Nagore bracea en las aguas negras de su soledad, con el recuerdo del esposo ausente como una quemadura de la que no puede prescindir ni desprenderse, y «La respiración» es la crónica de la cura de su alma malherida a través de una ficción sustentada por una forja de afectos y fantasías sexuales. Una crónica que comparte con el público al que convierte en cómplice. Maite es la llave que abre la cerradura de esa ficción en la que ella mantiene relaciones con tres hombres (Andoni, su profesor del yoga; Íñigo, el fisioterapeuta hermano de este, y Mikel, preparador físico e hijo del primero), una amable comunidad en la que ingresa Nagore casi a rastras y que completa Leire, novia de Mikel. Sanzol devana un mullido ovillo sentimental de cariños comunicantes al que se ata la protagonista para liberarse. «La ficción es el mejor entrenamiento para la realidad», afirma Maite.
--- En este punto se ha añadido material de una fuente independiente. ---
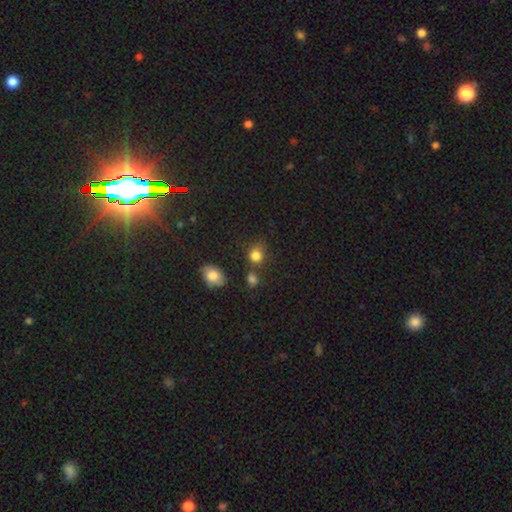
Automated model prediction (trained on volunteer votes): smooth 82%, star or artifact 12%, featured or disk 5%. Down the decision tree: how rounded — round (73%); merging — none (66%).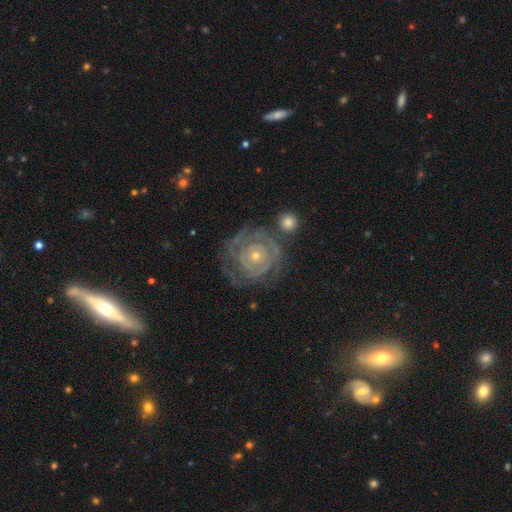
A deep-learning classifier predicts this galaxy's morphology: Q: Smooth or featured?
A: featured or disk (81%); runner-up: smooth (11%)
Q: Edge-on disk?
A: no (97%); runner-up: yes (3%)
Q: Bar?
A: no (81%); runner-up: weak (15%)
Q: Spiral arms?
A: yes (88%); runner-up: no (12%)
Q: Spiral winding?
A: tight (80%); runner-up: medium (15%)
Q: Spiral arm count?
A: can't tell (40%); runner-up: 2 (27%)
Q: Bulge size?
A: small (69%); runner-up: moderate (28%)
Q: Merging?
A: none (67%); runner-up: minor disturbance (17%)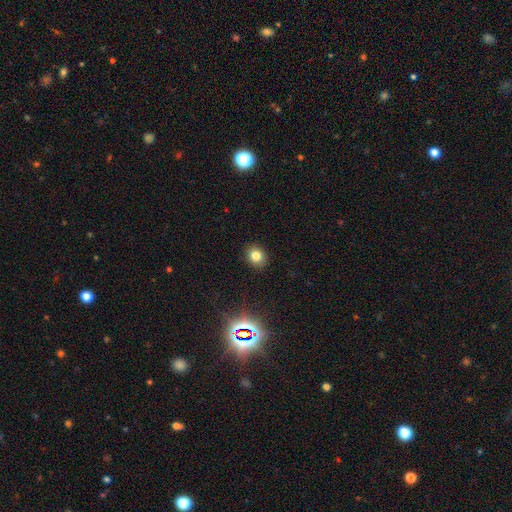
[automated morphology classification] This is likely a smooth galaxy (79%). How rounded: likely round (62%). Merging: clearly none (90%).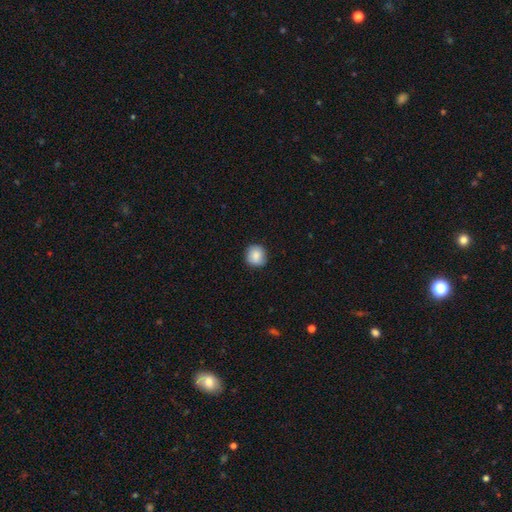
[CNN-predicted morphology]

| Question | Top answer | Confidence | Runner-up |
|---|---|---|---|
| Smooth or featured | smooth | 86% | star or artifact (7%) |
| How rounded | round | 90% | in between (9%) |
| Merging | none | 86% | minor disturbance (11%) |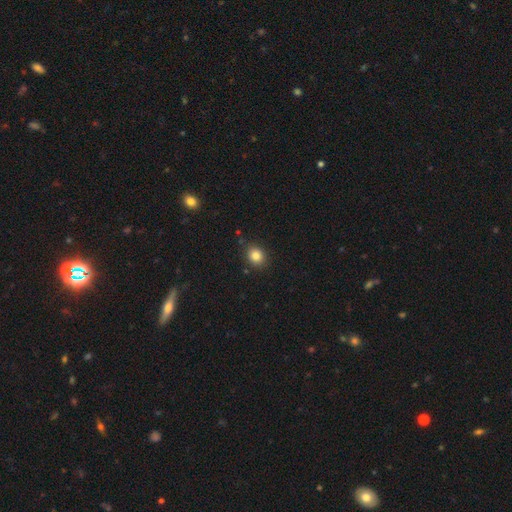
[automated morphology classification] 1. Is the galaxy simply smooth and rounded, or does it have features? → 84% smooth, 11% star or artifact, 5% featured or disk.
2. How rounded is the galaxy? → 70% round, 29% in between, 1% cigar-shaped.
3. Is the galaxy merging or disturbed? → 85% none, 10% minor disturbance, 3% major disturbance, 2% merger.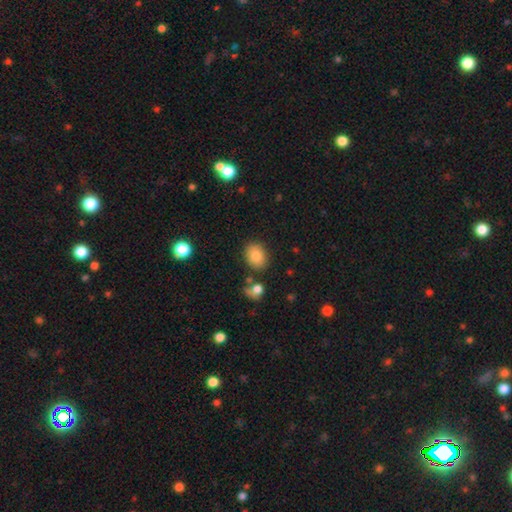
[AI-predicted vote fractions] This is clearly a smooth galaxy (83%). How rounded: likely in between (62%). Merging: likely none (79%).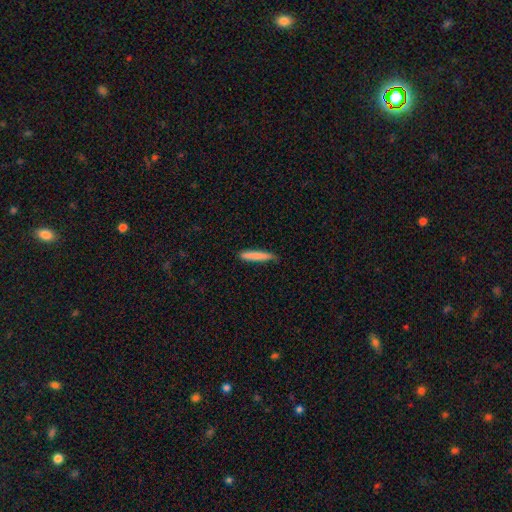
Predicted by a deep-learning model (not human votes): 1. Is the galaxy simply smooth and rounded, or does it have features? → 80% smooth, 14% featured or disk, 6% star or artifact.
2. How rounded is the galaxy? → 94% cigar-shaped, 5% in between, 1% round.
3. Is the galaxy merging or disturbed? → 81% none, 15% minor disturbance, 2% major disturbance, 1% merger.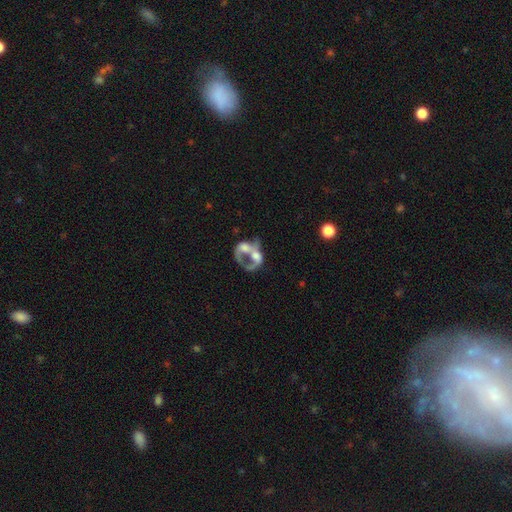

Singular texto, lleno de rabia, optimismo, humor y dolor, que el propio autor dirige en clave de comedia perpleja. Nagore es el quicio que articula todo y a su ritmo ciclotímico y descoyuntado se acomoda una puesta en escena en la que la naturalidad es la salsa de lo extraordinario. Nuria Mencía hace emerger de forma admirable en su Nagore la incertidumbre, la desazón y el ansia de un personaje atrapado en su propio laberinto; Gloria Muñoz resuelve su Maite con pasmosa y desenvuelta humanidad; Camila Viyuela, una actriz que crece y crece, asume una deliciosa Leire; también crece lo suyo en cada nuevo envite Martiño Rivas, que compone un Mikel estupendo, como lo son el Andoni de Pietro Olivera y el Íñigo de Pau Durà.